● **Tasks**
a) In the excerpt on telematics-based auto insurance, turn the paragraph that begins "Our comprehensive analysis of the results" into a short bulleted list that keeps its main facts.
b) Using the excerpt on telematics-based auto insurance, explain in one to three sentences why a telematics-based predictive model makes premiums more actuarially fair.

● **Excerpt**

============================================================

On the other hand, the utilization of a predictive model incorporating telematics data for predicting claim counts and claim amounts can significantly impact the auto insurance industry from an actuarial fairness perspective. Such models enable insurers to enhance risk discrimination by analyzing individual driving behaviour. This precision allows for a more equitable distribution of premiums, aligning them more closely with the actual risk posed by each insured driver. From an actuarial pricing perspective, it is expected that drivers should be responsible for their own risk. Consequently, actuarial fairness is bolstered as premiums become more reflective of expected claims costs, reducing the potential for cross-subsidization where lower-risk policyholders subsidize the premiums of their higher-risk counterparts. Moreover, telematics-based insurance models introduce incentives for safe driving practices, further reinforcing actuarial fairness. This approach not only benefits individual drivers but also contributes to fairer insurance pricing by aligning premiums with actual risk exposure. By providing insights into how premiums are calculated, policyholders can better understand and evaluate the fairness of pricing decisions, enhancing overall confidence in the insurance industry. Overall, while telematics-based predictive modelling holds promise for improving actuarial fairness in the auto insurance industry, it necessitates ongoing evaluation, refinement, and regulatory oversight to ensure equitable outcomes for all stakeholders.

7. Conclusions

Our comprehensive analysis of the results obtained through the proposed methodology sheds light on the effectiveness of leveraging telematics data in insurance analytics. The NSPCA approach employed in our study enabled us to distill meaningful insights from complex telematics data, enhancing predictive accuracy and interpretability, which is crucial for informed decision-making in the auto insurance industry. The findings from our analysis of telematics variables, such as daily driving patterns, extended driving durations, and driving intensities, provide a good understanding of driving behaviours. By categorizing driving habits into distinct groups based on days of the week and intensity levels, we gained valuable insights into the variability of risk profiles associated with different driving patterns. Additionally, our examination of various pricing strategies and their impact on traditional policy variables highlighted the complex interplay between telematics data and traditional risk factors.

============================================================

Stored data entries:
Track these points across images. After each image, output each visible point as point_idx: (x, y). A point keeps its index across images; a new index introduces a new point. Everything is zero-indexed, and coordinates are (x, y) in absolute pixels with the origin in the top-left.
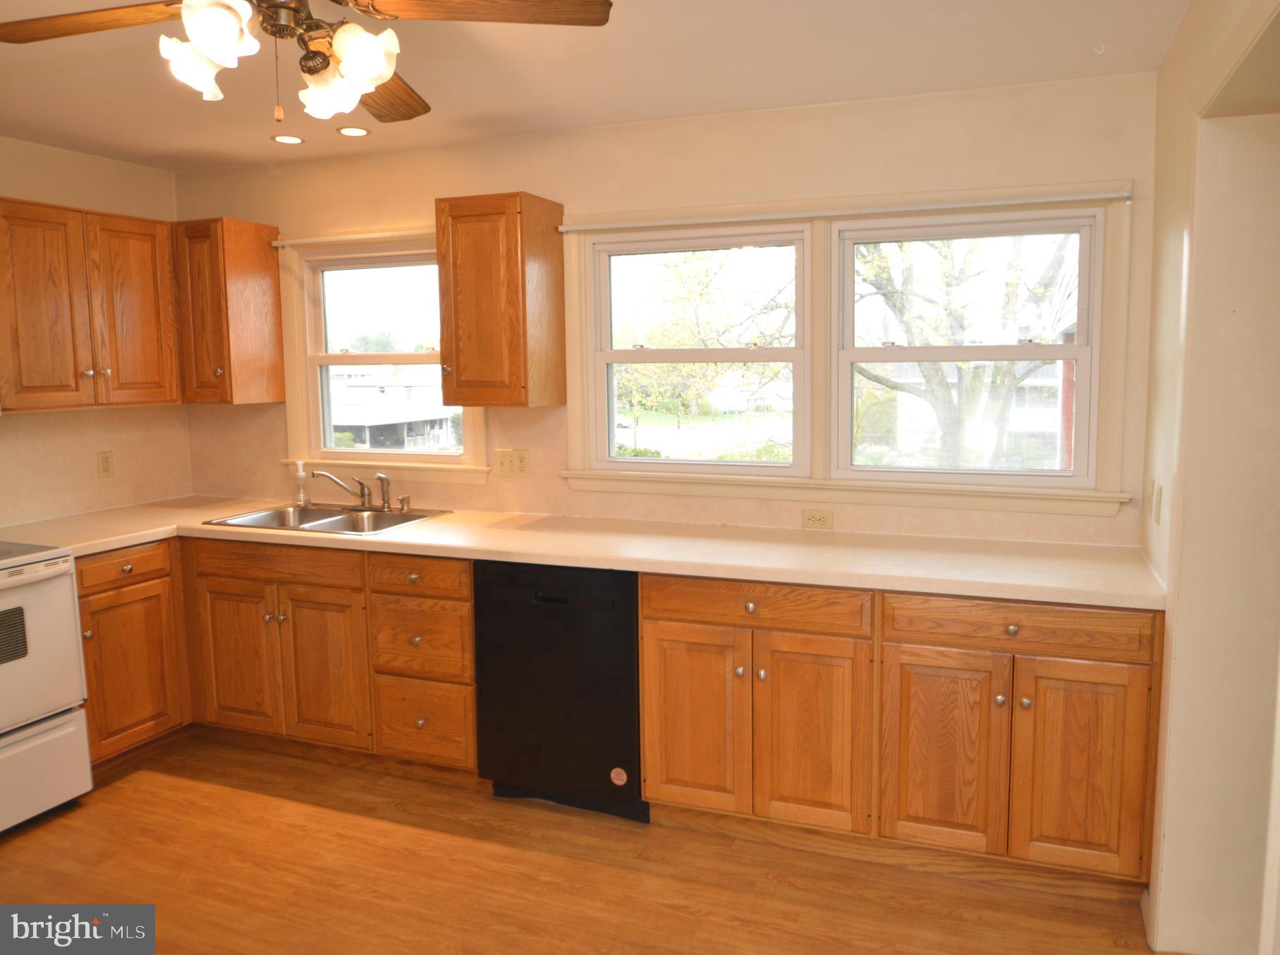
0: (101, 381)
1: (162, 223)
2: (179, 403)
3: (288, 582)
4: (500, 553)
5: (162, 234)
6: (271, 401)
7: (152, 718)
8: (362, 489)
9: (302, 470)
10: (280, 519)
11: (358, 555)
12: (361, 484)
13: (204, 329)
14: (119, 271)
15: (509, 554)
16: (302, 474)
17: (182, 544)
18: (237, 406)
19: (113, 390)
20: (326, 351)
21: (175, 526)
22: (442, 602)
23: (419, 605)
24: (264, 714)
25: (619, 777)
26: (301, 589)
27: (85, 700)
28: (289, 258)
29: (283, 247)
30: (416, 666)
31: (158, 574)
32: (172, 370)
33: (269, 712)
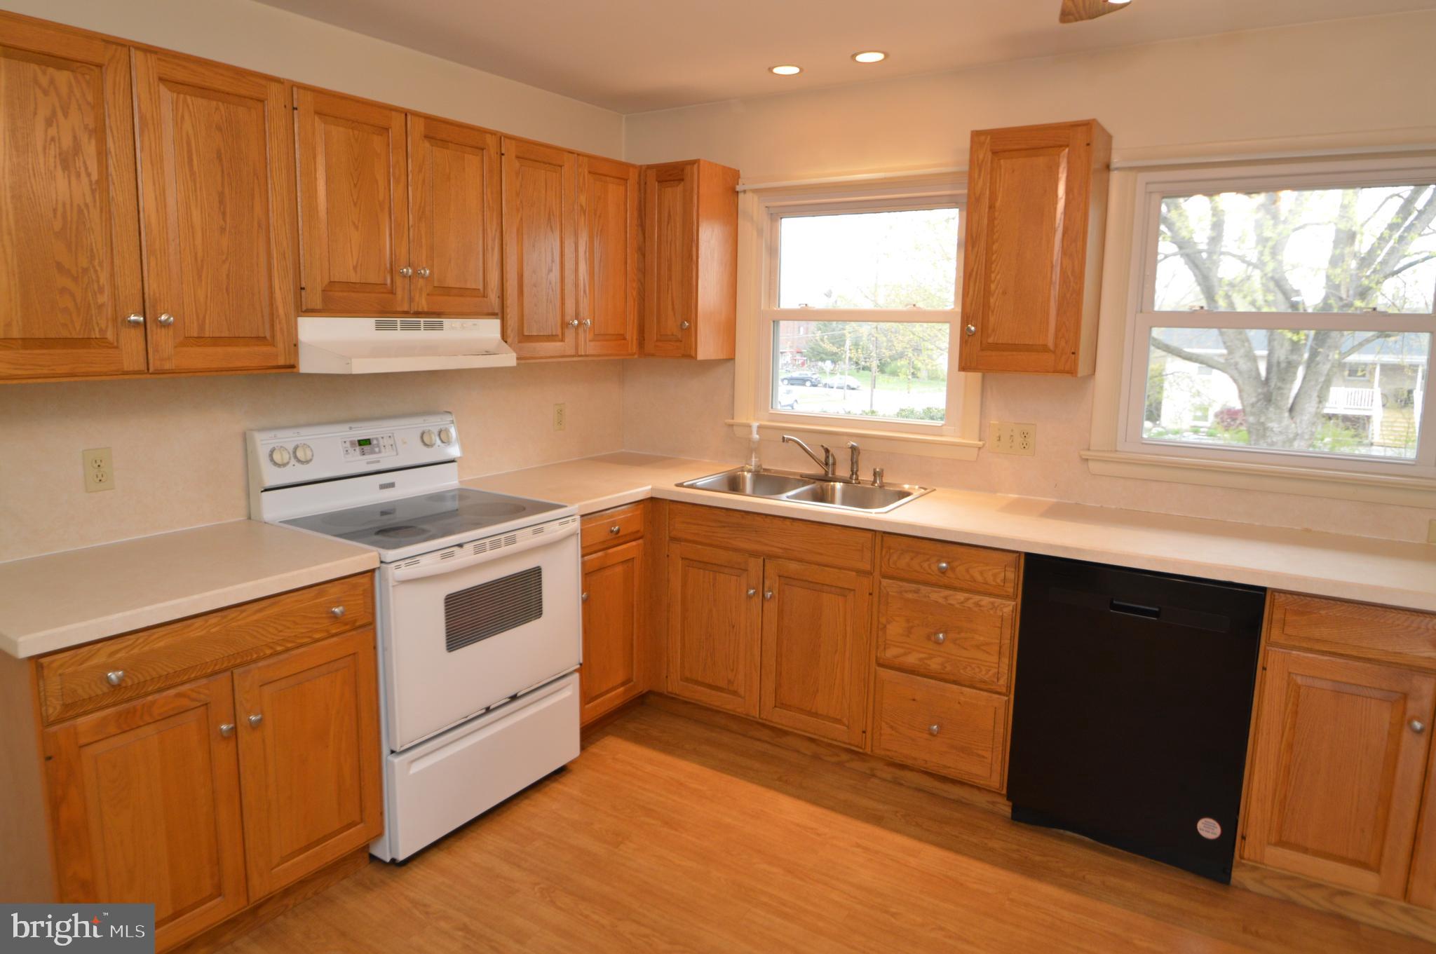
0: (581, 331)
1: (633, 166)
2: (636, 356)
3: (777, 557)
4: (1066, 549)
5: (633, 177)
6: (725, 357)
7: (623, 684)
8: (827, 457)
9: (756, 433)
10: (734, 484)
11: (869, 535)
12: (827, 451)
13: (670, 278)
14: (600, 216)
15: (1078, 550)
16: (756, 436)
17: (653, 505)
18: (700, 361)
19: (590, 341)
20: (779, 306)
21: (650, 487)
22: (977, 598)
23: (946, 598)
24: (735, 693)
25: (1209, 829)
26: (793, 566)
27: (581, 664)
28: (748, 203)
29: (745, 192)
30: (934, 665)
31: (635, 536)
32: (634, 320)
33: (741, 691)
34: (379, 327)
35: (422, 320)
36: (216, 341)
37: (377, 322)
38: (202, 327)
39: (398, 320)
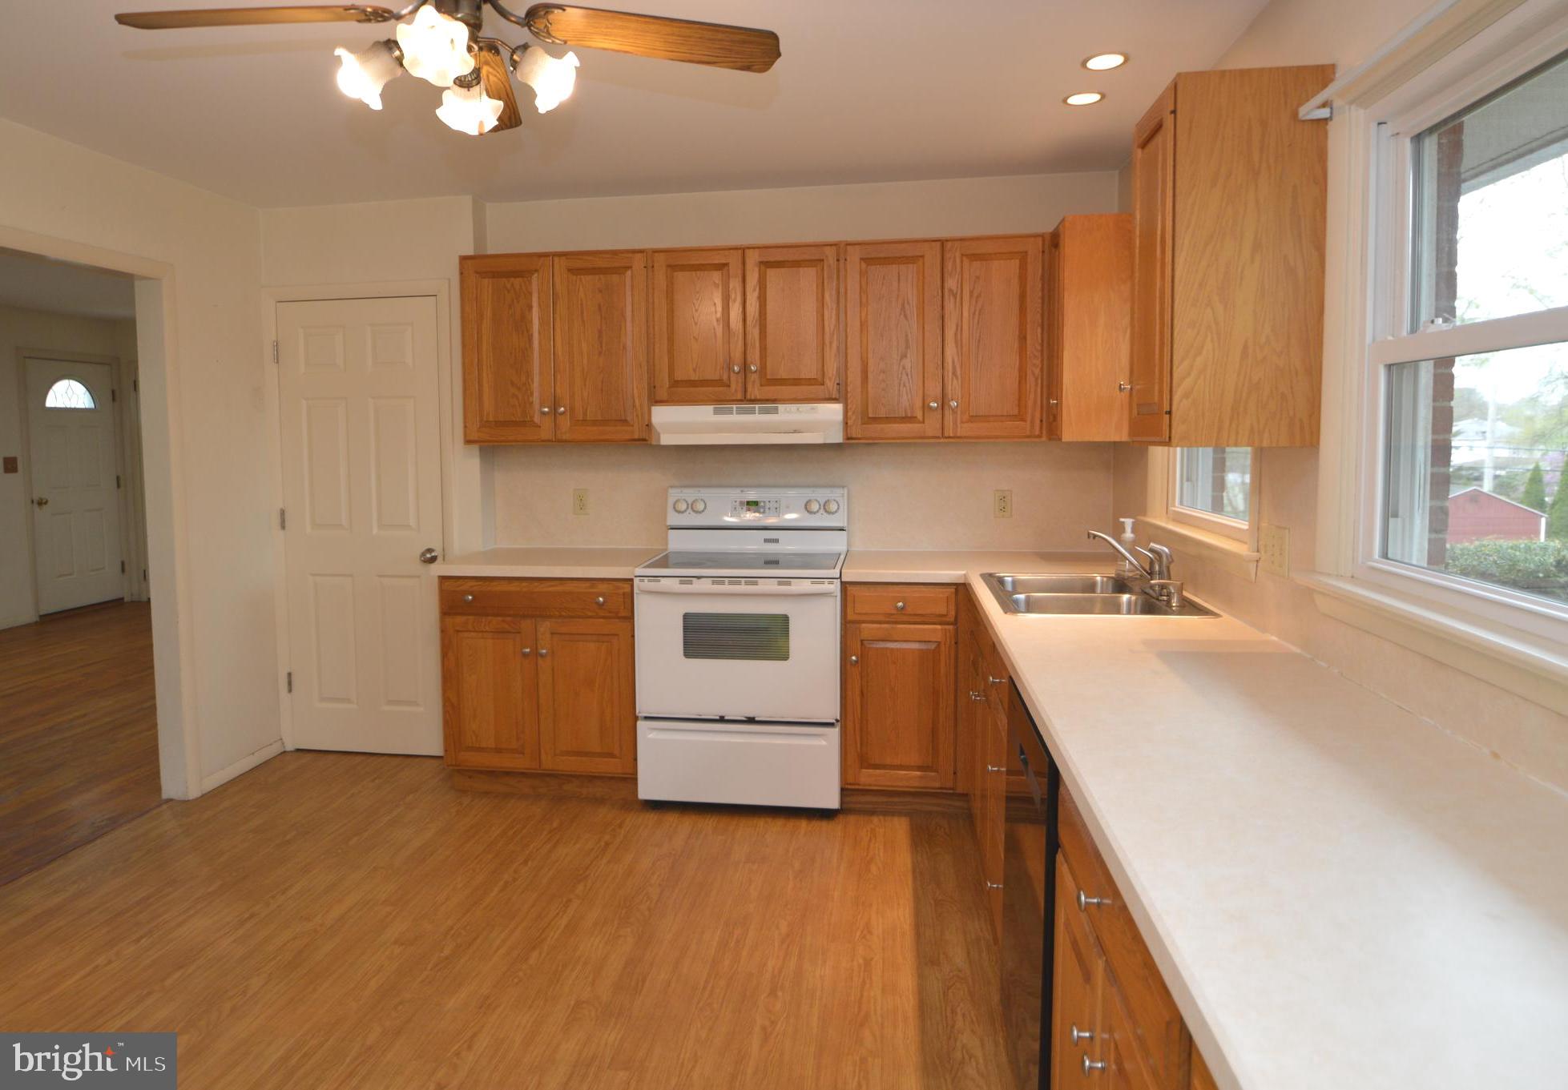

============================================================

● **Response list**
a)
- The analysis shows how well telematics data can work in insurance analytics.
- The NSPCA approach pulled meaningful insights from complex telematics data. It improved predictive accuracy and interpretability, which matter for informed decisions in auto insurance.
- Telematics variables gave a good understanding of driving behaviours. These included daily driving patterns, extended driving durations and driving intensities.
- Sorting driving habits into groups by day of the week and intensity level showed how risk profiles vary across driving patterns.
- Looking at different pricing strategies and their effect on traditional policy variables showed a complex interplay between telematics data and traditional risk factors.

b) These models analyze each driver's own behaviour, so premiums line up more closely with the actual risk each insured driver poses and with expected claims costs. This cuts down cross-subsidization, where lower-risk policyholders pay toward the premiums of higher-risk ones. The models also give incentives for safe driving, which further supports fairness.